A dozen Anna's Hummingbirds flit in and out of the golden banksia flowers and other pink and white blooming shrubs, located in the Australian Gardens at the University of California, Santa Cruz Arboretum. All of them have bright, iridescent feathers in gorgeous shades of emerald, pink and gray. The grove is flooded with vibrant colors. 

Well, all except for one odd looking bird that's resting in a cypress tree, checking out the bustle of feeding and fluttering going on below. The bird is an Anna's Hummingbird- but it's feathers are almost entirely white.

No one knows much about the mysterious little, white hummingbird, except that it's been hanging out in the garden since May and that it has leucism. Leucism is a developmental condition that results in a loss of pigmentation.

Different than albino birds, which can't produce the pigment melanin, leucistic birds can produce melanin, but it can't be deposited into their feathers. Also, albino birds have red or pink eye coloring, but this hummingbird's eyes are black, as are its feet and bill.

Steve Gerow, the bird records keeper for the Santa Cruz Bird Club, says that what makes this bird so very rare is that it's almost completely white, while most leucistic birds are only partially affected. Their feathers have white patches amongst all of their colored plumage.


Some of the feathers on this bird are darker than others, which gives clues as to its sex and age. The bird is certainly a male and it was likely hatched within the last six months, says Gerow. "That's all I know and I don't really know if there's much more possible to be known at this point."

For the most part, the bird has stayed in the Australian Gardens since May. He chirps, sips nectar and flits in and out of the banksia bushes and cypress trees, just like all of his fellow hummingbirds.

The bird has also been seen performing the courtship displays that are typical of a male Anna's Hummingbird. He climbs to about 100 feet in the air and then bombs straight down.

For this species, November is the beginning of breeding season, and it will peak in January through March. Even though the bird doesn't yet have its adult plumage, it is very possible that it could breed, says Gerow. It's still a mystery as to whether or not the bird's leucism will make it less attractive to the females, because the colors of the feathers do play a role in courtship.

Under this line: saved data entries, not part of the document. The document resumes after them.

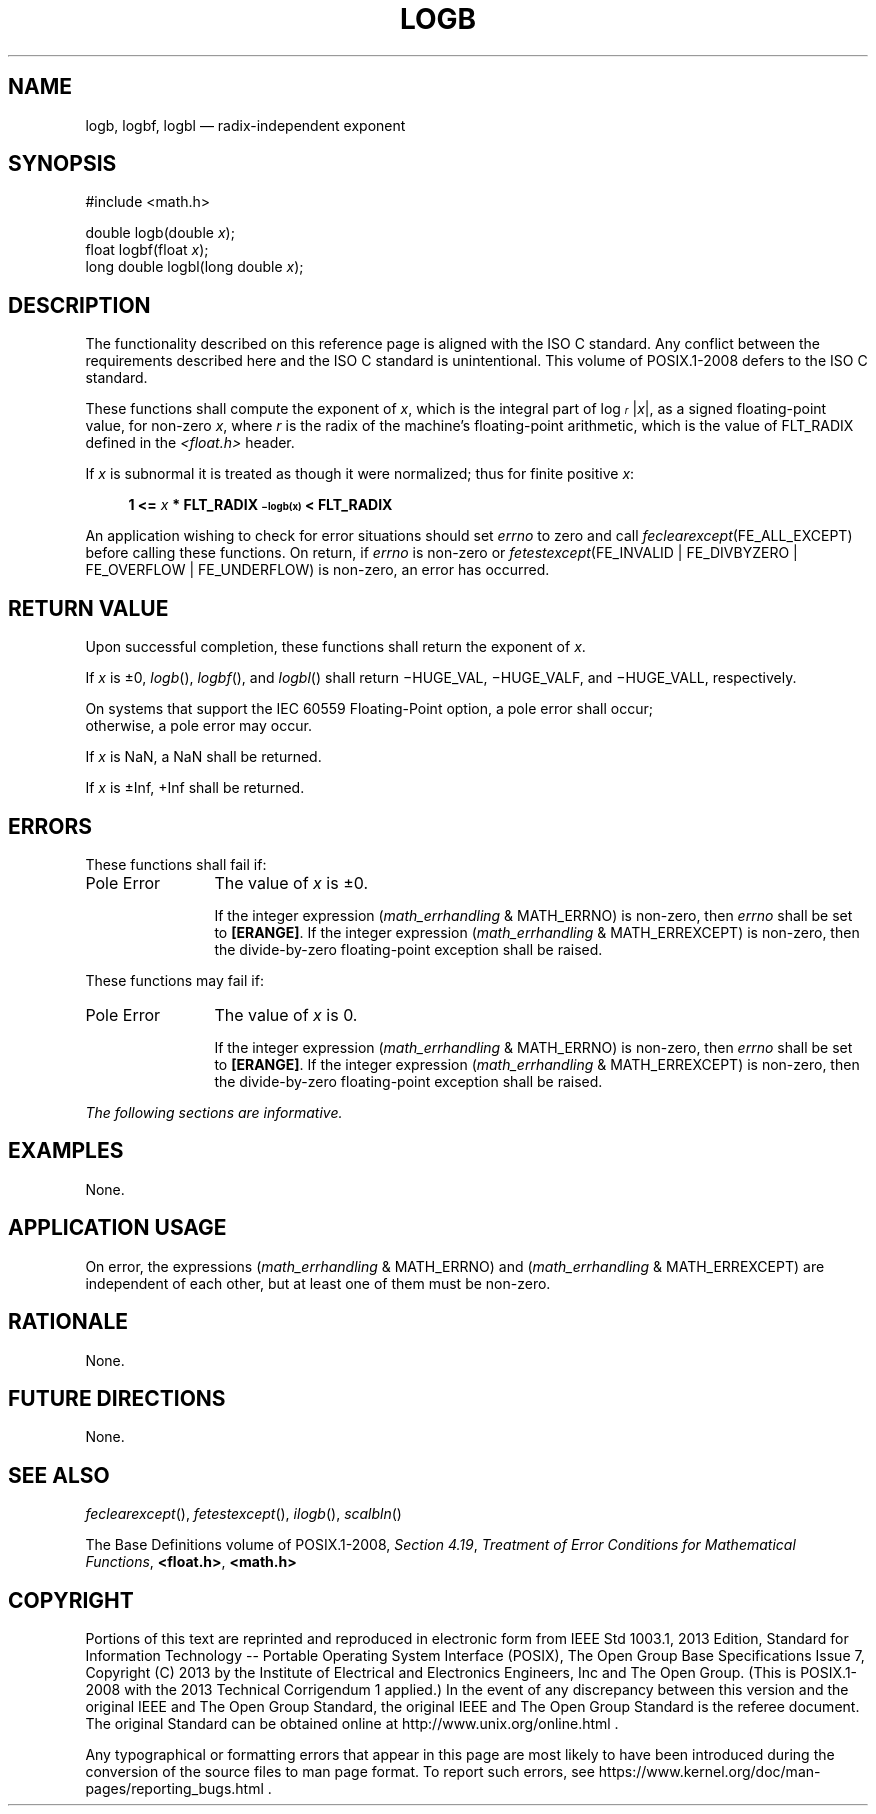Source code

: '\" et
.TH LOGB "3" 2013 "IEEE/The Open Group" "POSIX Programmer's Manual"

.SH NAME
logb,
logbf,
logbl
\(em radix-independent exponent
.SH SYNOPSIS
.LP
.nf
#include <math.h>
.P
double logb(double \fIx\fP);
float logbf(float \fIx\fP);
long double logbl(long double \fIx\fP);
.fi
.SH DESCRIPTION
The functionality described on this reference page is aligned with the
ISO\ C standard. Any conflict between the requirements described here and the
ISO\ C standard is unintentional. This volume of POSIX.1\(hy2008 defers to the ISO\ C standard.
.P
These functions shall compute the exponent of
.IR x ,
which is the integral part of log\fI\d\s-3r\s+3\u\fR
|\|\fIx\fR\||, as a signed floating-point value, for non-zero
.IR x ,
where
.IR r
is the radix of the machine's floating-point arithmetic, which is the
value of FLT_RADIX defined in the
.IR <float.h> 
header.
.P
If
.IR x
is subnormal it is treated as though it were normalized; thus for
finite positive
.IR x :
.sp
.RS 4
.nf
\fB
1 <= \fIx\fP * FLT_RADIX\s-3\u\(milogb(x)\d\s+3 < FLT_RADIX
.fi \fR
.P
.RE
.P
An application wishing to check for error situations should set
.IR errno
to zero and call
.IR feclearexcept (FE_ALL_EXCEPT)
before calling these functions. On return, if
.IR errno
is non-zero or \fIfetestexcept\fR(FE_INVALID | FE_DIVBYZERO |
FE_OVERFLOW | FE_UNDERFLOW) is non-zero, an error has occurred.
.SH "RETURN VALUE"
Upon successful completion, these functions shall return the exponent
of
.IR x .
.P
If
.IR x
is \(+-0,
\fIlogb\fR(),
\fIlogbf\fR(),
and
\fIlogbl\fR()
shall return \(miHUGE_VAL, \(miHUGE_VALF, and \(miHUGE_VALL,
respectively.
.P
On systems that support the IEC 60559 Floating-Point option, a pole
error shall occur;
.br
otherwise, a
pole
error may occur.
.P
If
.IR x
is NaN, a NaN shall be returned.
.P
If
.IR x
is \(+-Inf, +Inf shall be returned.
.SH ERRORS
These functions shall fail if:
.IP "Pole\ Error" 12
The value of
.IR x
is \(+-0.
.RS 12 
.P
If the integer expression (\fImath_errhandling\fR & MATH_ERRNO) is
non-zero, then
.IR errno
shall be set to
.BR [ERANGE] .
If the integer expression (\fImath_errhandling\fR & MATH_ERREXCEPT) is
non-zero, then the divide-by-zero floating-point exception shall be
raised.
.RE
.P
These functions may fail if:
.IP "Pole\ Error" 12
The value of
.IR x
is 0.
.RS 12 
.P
If the integer expression (\fImath_errhandling\fR & MATH_ERRNO) is
non-zero, then
.IR errno
shall be set to
.BR [ERANGE] .
If the integer expression (\fImath_errhandling\fR & MATH_ERREXCEPT) is
non-zero, then the divide-by-zero floating-point exception shall be
raised.
.RE
.LP
.IR "The following sections are informative."
.SH EXAMPLES
None.
.SH "APPLICATION USAGE"
On error, the expressions (\fImath_errhandling\fR & MATH_ERRNO) and
(\fImath_errhandling\fR & MATH_ERREXCEPT) are independent of each
other, but at least one of them must be non-zero.
.SH RATIONALE
None.
.SH "FUTURE DIRECTIONS"
None.
.SH "SEE ALSO"
.IR "\fIfeclearexcept\fR\^(\|)",
.IR "\fIfetestexcept\fR\^(\|)",
.IR "\fIilogb\fR\^(\|)",
.IR "\fIscalbln\fR\^(\|)"
.P
The Base Definitions volume of POSIX.1\(hy2008,
.IR "Section 4.19" ", " "Treatment of Error Conditions for Mathematical Functions",
.IR "\fB<float.h>\fP",
.IR "\fB<math.h>\fP"
.SH COPYRIGHT
Portions of this text are reprinted and reproduced in electronic form
from IEEE Std 1003.1, 2013 Edition, Standard for Information Technology
-- Portable Operating System Interface (POSIX), The Open Group Base
Specifications Issue 7, Copyright (C) 2013 by the Institute of
Electrical and Electronics Engineers, Inc and The Open Group.
(This is POSIX.1-2008 with the 2013 Technical Corrigendum 1 applied.) In the
event of any discrepancy between this version and the original IEEE and
The Open Group Standard, the original IEEE and The Open Group Standard
is the referee document. The original Standard can be obtained online at
http://www.unix.org/online.html .

Any typographical or formatting errors that appear
in this page are most likely
to have been introduced during the conversion of the source files to
man page format. To report such errors, see
https://www.kernel.org/doc/man-pages/reporting_bugs.html .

The obvious lack of camouflage may also make it more susceptible to predators like hawks and feral cats. Melanin also makes the feathers strong and durable, so the fact that this bird has extensive leucism most likely means that its feathers are weaker than normal. This will make flight and insulation more difficult.

Retired University of California, Santa Cruz biology professor, Todd Newberry, says that in his entire 70 years of bird watching, he's never seen any bird like this one.

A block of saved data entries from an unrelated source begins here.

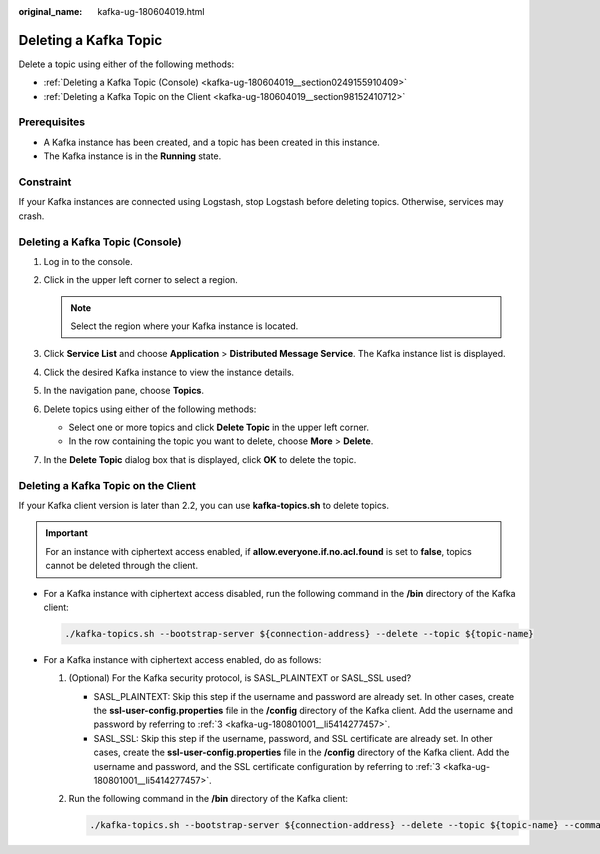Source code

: :original_name: kafka-ug-180604019.html

.. _kafka-ug-180604019:

Deleting a Kafka Topic
======================

Delete a topic using either of the following methods:

-  :ref:`Deleting a Kafka Topic (Console) <kafka-ug-180604019__section0249155910409>`
-  :ref:`Deleting a Kafka Topic on the Client <kafka-ug-180604019__section98152410712>`

Prerequisites
-------------

-  A Kafka instance has been created, and a topic has been created in this instance.
-  The Kafka instance is in the **Running** state.

Constraint
----------

If your Kafka instances are connected using Logstash, stop Logstash before deleting topics. Otherwise, services may crash.

.. _kafka-ug-180604019__section0249155910409:

Deleting a Kafka Topic (Console)
--------------------------------

#. Log in to the console.
#. Click |image1| in the upper left corner to select a region.

   .. note::

      Select the region where your Kafka instance is located.

#. Click **Service List** and choose **Application** > **Distributed Message Service**. The Kafka instance list is displayed.
#. Click the desired Kafka instance to view the instance details.
#. In the navigation pane, choose **Topics**.
#. Delete topics using either of the following methods:

   -  Select one or more topics and click **Delete Topic** in the upper left corner.
   -  In the row containing the topic you want to delete, choose **More** > **Delete**.

#. In the **Delete Topic** dialog box that is displayed, click **OK** to delete the topic.

.. _kafka-ug-180604019__section98152410712:

Deleting a Kafka Topic on the Client
------------------------------------

If your Kafka client version is later than 2.2, you can use **kafka-topics.sh** to delete topics.

.. important::

   For an instance with ciphertext access enabled, if **allow.everyone.if.no.acl.found** is set to **false**, topics cannot be deleted through the client.

-  For a Kafka instance with ciphertext access disabled, run the following command in the **/bin** directory of the Kafka client:

   .. code-block::

      ./kafka-topics.sh --bootstrap-server ${connection-address} --delete --topic ${topic-name}

-  For a Kafka instance with ciphertext access enabled, do as follows:

   #. (Optional) For the Kafka security protocol, is SASL_PLAINTEXT or SASL_SSL used?

      -  SASL_PLAINTEXT: Skip this step if the username and password are already set. In other cases, create the **ssl-user-config.properties** file in the **/config** directory of the Kafka client. Add the username and password by referring to :ref:`3 <kafka-ug-180801001__li5414277457>`.
      -  SASL_SSL: Skip this step if the username, password, and SSL certificate are already set. In other cases, create the **ssl-user-config.properties** file in the **/config** directory of the Kafka client. Add the username and password, and the SSL certificate configuration by referring to :ref:`3 <kafka-ug-180801001__li5414277457>`.

   #. Run the following command in the **/bin** directory of the Kafka client:

      .. code-block::

         ./kafka-topics.sh --bootstrap-server ${connection-address} --delete --topic ${topic-name} --command-config ./config/ssl-user-config.properties

.. |image1| image:: /_static/images/en-us_image_0143929918.png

He's been to see the Anna's Hummingbird about 100 times so far, and he usually finds the little bird close to the arboretum's Hummingbird Trail.

"The way to find it - the way it is with any rare bird - is to look for people looking at it," says Newberry.

Since May, roughly 1,000 people have come by to see the hummingbird, according to the arboretum. As of October 12, the bird was still being spotted, and visitors are welcome to come and visit.


What a stunningly beautiful little creature this hummingbird is! What do you think about his unusually colored feathers?